Marc-André Hamelin’s first set of Haydn Piano Sonatas was Hyperion’s best-selling release of 2007, and had the critics jostling to acclaim his performances in the highest terms, in particular his expression of the ‘physical exhilaration of Haydn’s playful inspiration in a way unmatched by any pianist past or present’. His second volume, released in a year where new Haydn recordings are prominent, should surely match the critical and commercial success of the first.

Some of Haydn’s most alluring and appealing keyboard works are recorded here.

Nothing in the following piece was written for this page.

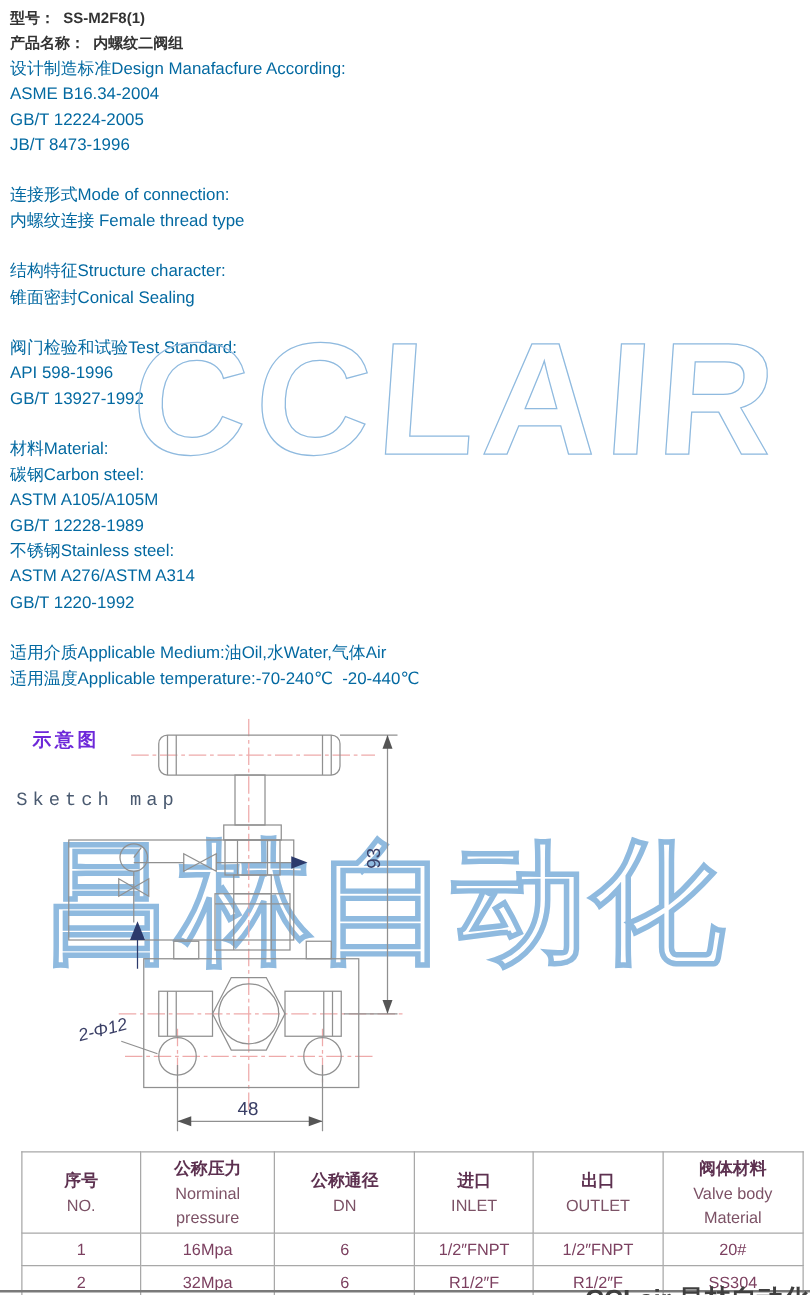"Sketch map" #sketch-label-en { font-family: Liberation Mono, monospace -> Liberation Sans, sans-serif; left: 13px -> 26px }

The surprising (to some) emotional range of the composer is fully evident in the extraordinarily sensitive and intimate Sonata in E flat major No 49, written for Maria Anna von Genzinger, and the profoundly felt Andante con variazioni in F minor, the composition of which coincided with her death.

Canadian pianist Marc-André Hamelin has gained renown for his performances of hyper-virtuosic music from the nineteenth century, such as Alkan's Symphony for solo piano. The technically modest music of Haydn wouldn't have been on anybody's picks for what he might do next, but his two-CD selections of Haydn sonatas, of which this is the second, are delightful. His technical skills are on display in the zippy finales, taken at brisk clips with passagework executed with startling smoothness. The performances, although not in a Romantic vein, are anything but historically informed, and perhaps the students, friends, and at least one lover for whom Haydn composed these works would barely have recognized Hamelin's performances. His sparkling ease and fluency have the effect of turning Haydn's sonatas into miniatures. But in the most important task for the Haydn performer, bringing out the composer's sense of humor, Hamelin excels. Sample the six-minute and not terribly often performed Fantasia in C major, Hob. 17.4, which Haydn, according to a letter he wrote to his publisher, composed "in a moment of great good humor." That's putting it mildly. Hamelin takes the already extreme fermata about three-fifths of the way through and extends it to a dimension probably never heard before in a Classical-period work. But he has set up the increasingly outlandish modulations preceding this event so carefully that it all works. There are plenty of smiles throughout, with superb recording by Hyperion at London's Henry Wood Hall. Notes are in English, French, and German.